Introduction
This project is for the course of Bioinformatics: Learn Bulk RNA-Seq Data Analysis From Scratch offered by udemy.
Description
The aim of this project is to perform a bioinformatics analysis on bulk RNA-seq samples for finding and characterizing differentially expressed genes that are important for a particular disease.The RNA-seq data are retrieved from the references 1, where the total RNA was extracted from control and dexamethasone treated ASM (Airway smooth muscle) cells. Dysregulation of ASM function creates various respiratory conditions such as asthma and chronic pulmonary disease. Analysis is done on eight cell lines.

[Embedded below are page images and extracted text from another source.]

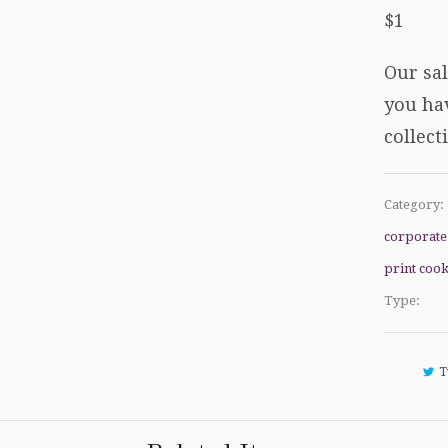
$1
Our sal
you hav
collect
Category:
corporate
print cook
Type:
T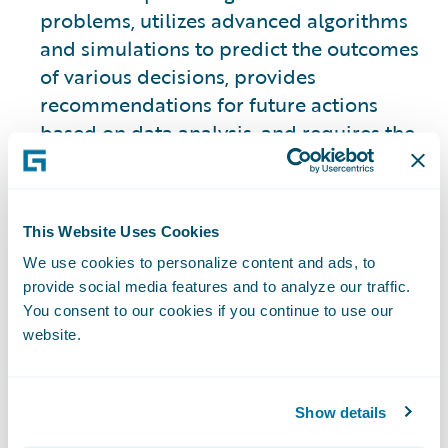
problems, utilizes advanced algorithms
and simulations to predict the outcomes
of various decisions, provides
recommendations for future actions
based on data analysis, and requires the
use of historical data to make those
predictions.
This Website Uses Cookies
This approach is slightly different from
We use cookies to personalize content and ads, to
the other three types.
provide social media features and to analyze our traffic.
You consent to our cookies if you continue to use our
2. Descriptive Analytics
website.
Focuses on analyzing historical data to
provide insights into what has happened
Show details
in the past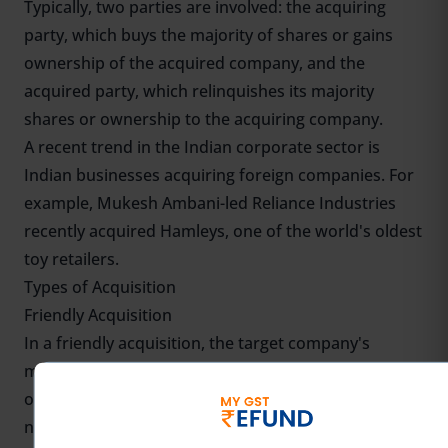
Typically, two parties are involved: the acquiring
party, which buys the majority of shares or gains
ownership of the acquired company, and the
acquired party, which relinquishes its majority
shares or ownership to the acquiring company.
A recent trend in the Indian corporate sector is
Indian businesses acquiring foreign companies. For
example, Mukesh Ambani-led Reliance Industries
recently acquired Hamleys, one of the world's oldest
toy retailers.
Types of Acquisition
Friendly Acquisition
In a friendly acquisition, the target company's
management and board of directors are supportive
of the acquisition. The two companies collaborate to
negotiate and complete the transaction.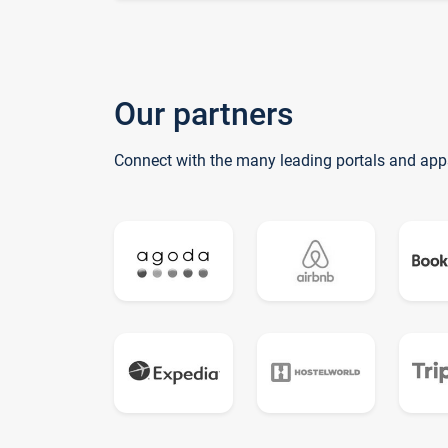
Our partners
Connect with the many leading portals and app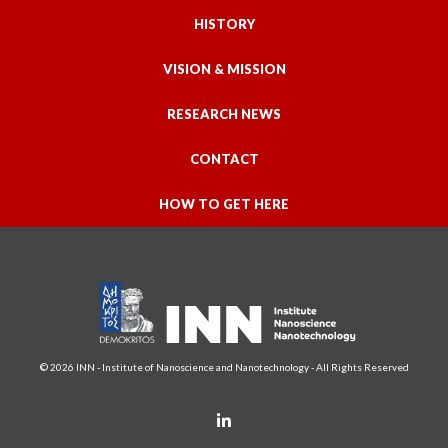
HISTORY
VISION & MISSION
RESEARCH NEWS
CONTACT
HOW TO GET HERE
© 2026 INN - Institute of Nanoscience and Nanotechnology - All Rights Reserved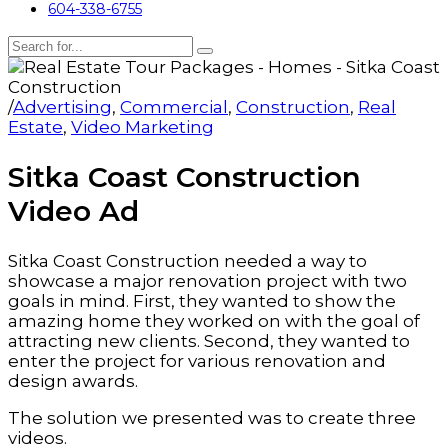
604-338-6755
/
Advertising
,
Commercial
,
Construction
,
Real
Estate
,
Video Marketing
Sitka Coast Construction
Video Ad
Sitka Coast Construction needed a way to
showcase a major renovation project with two
goals in mind. First, they wanted to show the
amazing home they worked on with the goal of
attracting new clients. Second, they wanted to
enter the project for various renovation and
design awards.
The solution we presented was to create three
videos.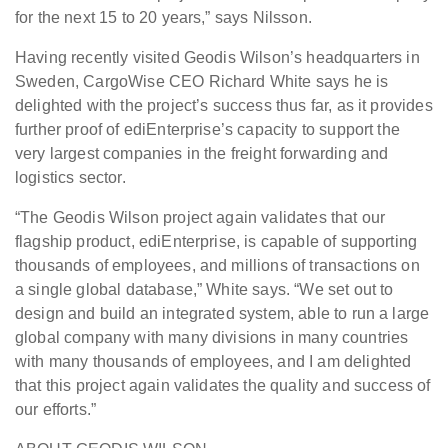
for the next 15 to 20 years,” says Nilsson.
Having recently visited Geodis Wilson’s headquarters in
Sweden, CargoWise CEO Richard White says he is
delighted with the project’s success thus far, as it provides
further proof of ediEnterprise’s capacity to support the
very largest companies in the freight forwarding and
logistics sector.
“The Geodis Wilson project again validates that our
flagship product, ediEnterprise, is capable of supporting
thousands of employees, and millions of transactions on
a single global database,” White says. “We set out to
design and build an integrated system, able to run a large
global company with many divisions in many countries
with many thousands of employees, and I am delighted
that this project again validates the quality and success of
our efforts.”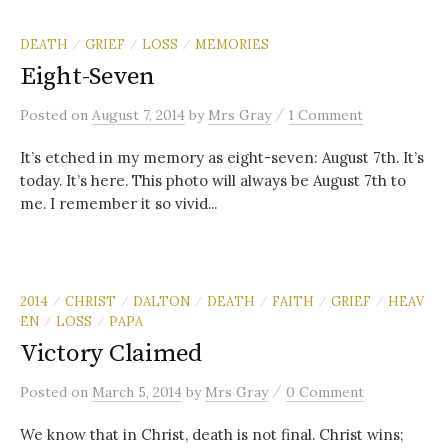
DEATH
GRIEF
LOSS
MEMORIES
/
/
/
Eight-Seven
/
Posted
on
August 7, 2014
by
Mrs Gray
1 Comment
It’s etched in my memory as eight-seven: August 7th. It’s
today. It’s here. This photo will always be August 7th to
me. I remember it so vivid...
2014
CHRIST
DALTON
DEATH
FAITH
GRIEF
HEAV
/
/
/
/
/
/
EN
LOSS
PAPA
/
/
Victory Claimed
/
Posted
on
March 5, 2014
by
Mrs Gray
0 Comment
We know that in Christ, death is not final. Christ wins;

The raw FASTQ files were analyzed in Linux first for differential expression (DE) analysis. Assess the quality of the count data, and detect major sources of variation in the data and then performed differential analysis of genes using the DESeq2 package in R and visualized data like PCA, MS, HeatMap and Volcano Plots to find the differential expression of genes.
The DESeq2 R package is used in R to model the count data using a negative binomial model and test for differentially expressed genes. Visualization of the results with PCA,MA, heatmaps and volcano plots will be performed and the significantly differentially expressed genes are identified for further use in GO and pathway analysis to investigate the relationship with major biological processes and diseases.
References
Himes, B. E., Jiang, X., Wagner, P., Hu, R., Wang, Q., Klanderman, B., ... & Lu, Q. (2014). RNA-Seq transcriptome profiling identifies CRISPLD2 as a glucocorticoid r esponsive gene that modulates cytokine function in airway smooth muscle cells. PloS one, 9(6), e99625.